The phone is the fastest way to generate revenue.
It is also the most terrifying.
I have watched talented salespeople freeze when it is time to dial. They stare at the screen. They adjust their chair. They check their email again.
They are afraid of one specific thing.
They are afraid of sounding like a nuisance.
This fear is doubled if you are selling from a market like Nigeria or India into the US or UK. You are worried about your accent. You are worried about the delay on the line. You are worried they will think you are a scammer.
Let me tell you the hard truth.
Prospects do not hang up because of your accent. They hang up because of your tone.
If you sound apologetic, they will eat you alive. If you sound scripted, they will hang up.
But if you sound like a peer, they will listen.
I have made thousands of cold calls to Fortune 500 leaders. I have trained remote teams to do the same.

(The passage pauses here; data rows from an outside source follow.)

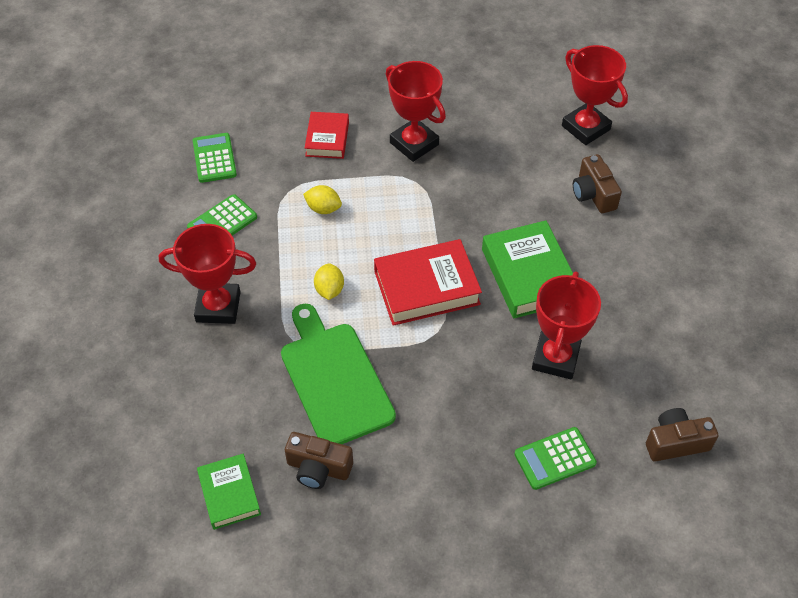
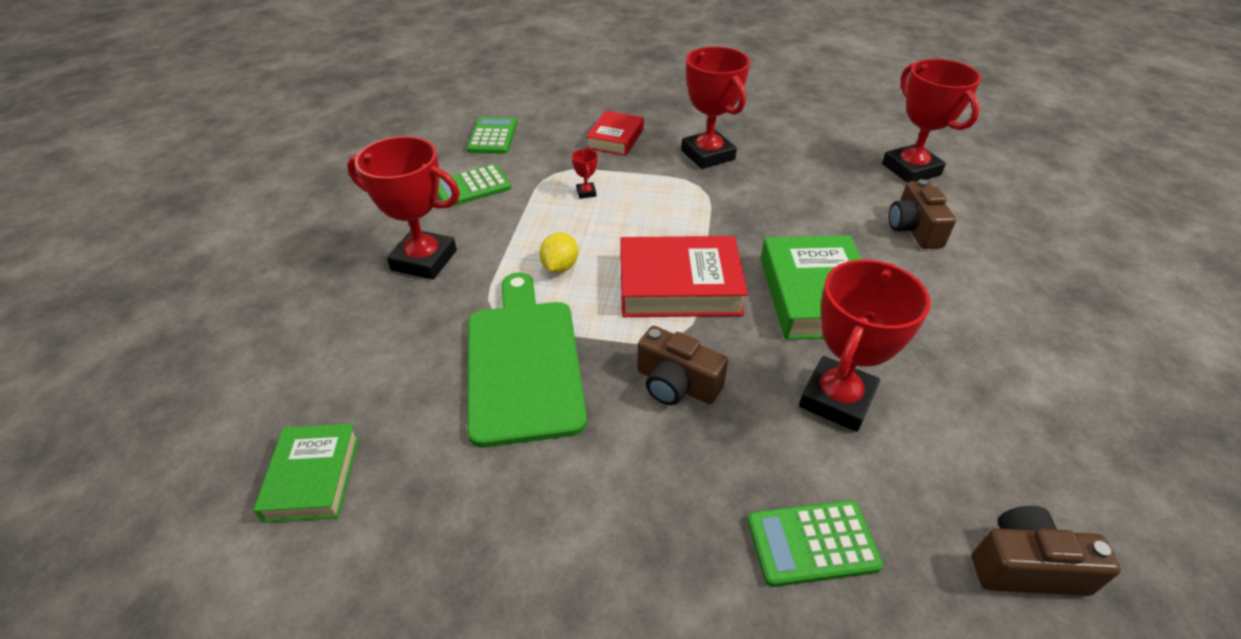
camera: 15 degrees right, 10 degrees down
brown camera [285,432,353,489] -> brown camera moved to [637,326,728,405]
yellow lemon [303,185,342,214] -> red trophy [572,149,598,199]

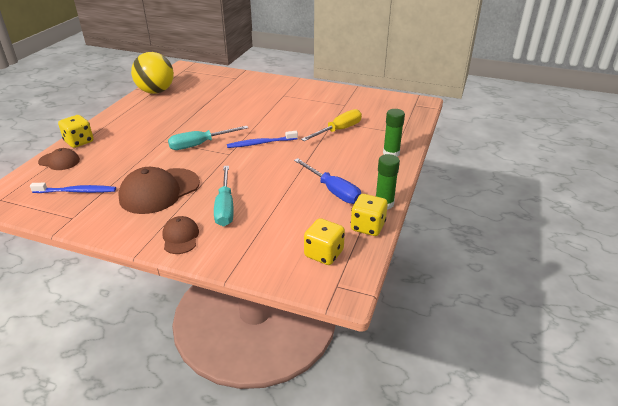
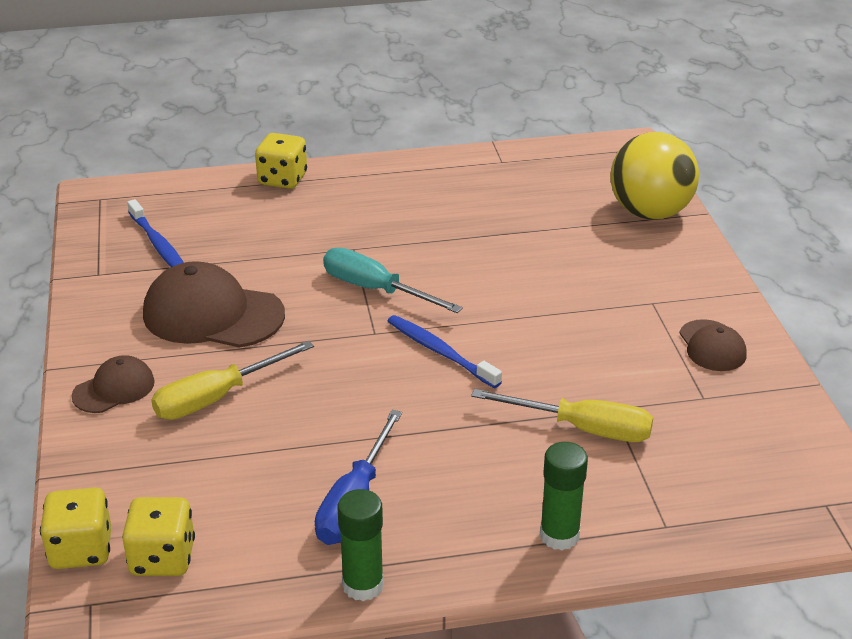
camera: 60 degrees right, 0 degrees up
brown cap [38,148,80,170] -> brown cap moved to [679,319,747,371]
yellow ball [131,52,174,94] -> yellow ball moved to [610,132,699,219]
turquoise screwdriver [214,166,234,226] -> yellow screwdriver [151,341,314,420]
yellow dice [351,194,388,236] -> yellow dice moved to [40,488,111,569]

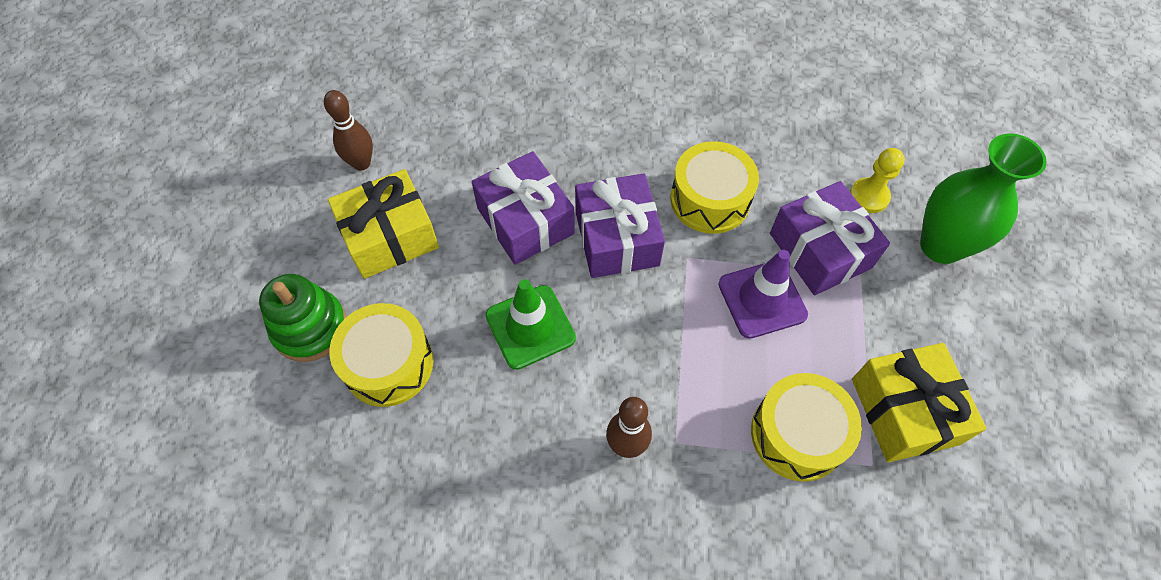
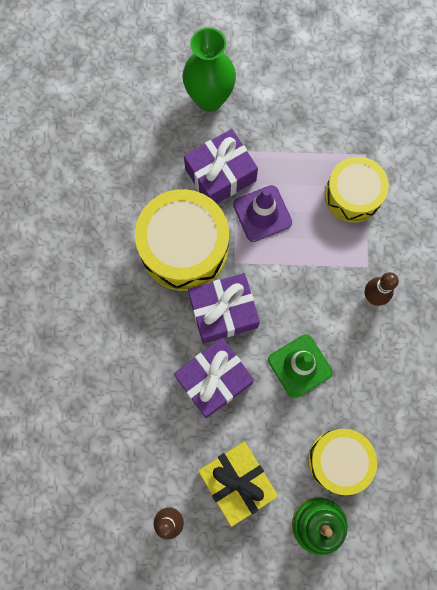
camera: 95 degrees left, 15 degrees up
yellow drum [671,141,759,234] -> yellow drum [135,189,229,291], size x1.52
yellow pawn [850,148,905,213] -> none
yellow gift [852,343,987,462] -> none

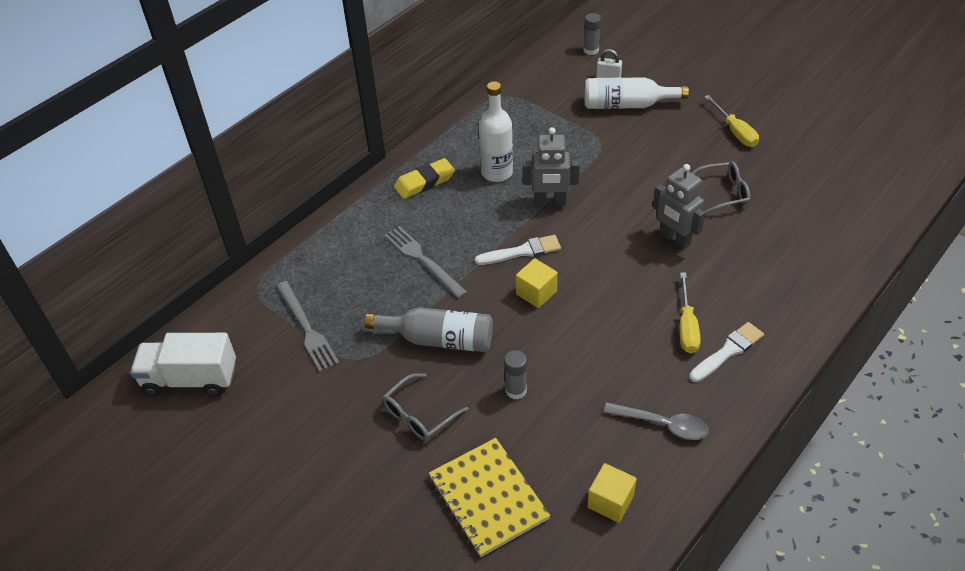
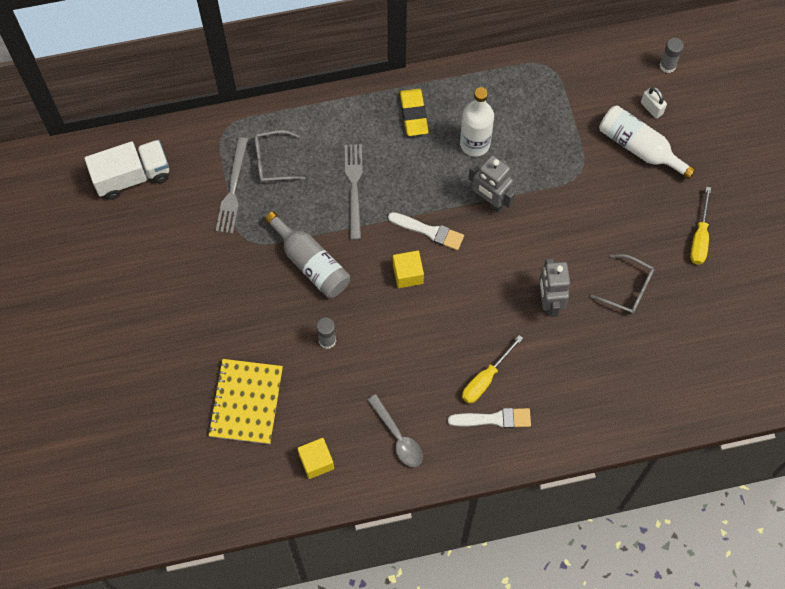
camera: 35 degrees right, 20 degrees up
white truck [130,333,236,396] -> white truck turned 120 degrees clockwise [85,140,169,200]
grey glasses [383,373,469,441] -> grey glasses moved to [254,130,305,182]
yellow eraser [394,158,455,199] -> yellow eraser turned 75 degrees clockwise [400,89,429,136]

We do not use “sales voices.” We use a specific framework called The Peer-to-Peer Method.
Below is how to structure a cold call script that actually books meetings in 2025.
1. The Opener: Kill “How Are You Today?”
This is the fastest way to get rejected.
When you call a busy CEO and ask “How are you today?”, their brain instantly categorizes you as a telemarketer. It is a filler question. It signals that you have low status.
You need to break that pattern immediately.
Use a Permission-Based Opener.
This technique was popularized by Chris Voss, the FBI negotiator. You acknowledge that you are interrupting them.
The Script: “Hi John, this is Ayo from Sphere. I know I am catching you in the middle of your day. Do you have 27 seconds to tell me if this is relevant, or should I hang up?”
Why this works:
- It is honest. You are interrupting them. Admitting it shows confidence.
- It gives them control. You gave them the option to hang up.
- “27 seconds” is specific. It creates curiosity.
2. The Reason: The “Context” Hook
Once they say “Go ahead” (and they usually do), you have about 15 seconds to prove you are relevant.
Do not talk about your product features. Nobody cares about your AI dashboard.
Talk about their problem.
I wrote recently about the Context Gap in sales. This is where you close it. You need to show that you understand their industry better than they do.
The Script: “I saw you are hiring more SDRs this month. Usually, when I see that, it means you are trying to scale outbound, but you are worried about burning through leads without booking meetings.”
Why this works: You are not selling. You are diagnosing. You sound like a doctor, not a salesperson.
3. The Value: Social Proof
Now you need to prove you are legit.
Drop the name of a competitor or a similar company you have helped. This is not bragging. It is signaling that you belong in their world.
The Script: “We helped a similar AI startup in San Francisco cut their ramp time by 40 percent using a remote-first playbook. We built their entire outbound engine for under $200 a month.”
(By the way, if you want to see exactly how we build that engine cheaply, I broke down the $200 Sales Stack in my last essay).
4. The Ask: Interest, Not Time
Do not ask for a meeting yet. Ask for interest.
If you ask “Can we meet on Tuesday?” it feels like a demand on their time.
Instead, ask if the problem is relevant to them.
The Script: “I don’t know if that is a priority for you right now, but would you be open to seeing how we structured that playbook?”
This is a low-pressure ask. You are offering value, not asking for a marriage proposal.
The Technology Factor
Your script matters, but your tech stack matters too.
If you are calling from Lagos using a bad line with a 2-second delay, you will lose the deal. It signals that you are far away.
You must use a VOIP provider that gives you a local US or UK number with crystal clear audio.
I use OpenPhone for this. It costs $15 a month. It ensures that when I call, the audio quality matches the quality of my script.
Summary
Cold calling is not dead. Bad cold calling is dead.
Stop trying to sound like a polished radio host. Stop apologizing for calling.
Speak slowly. Use a downward inflection (drop your voice at the end of sentences). Respect their time by being direct.
If you treat yourself like a peer, they will treat you like one too.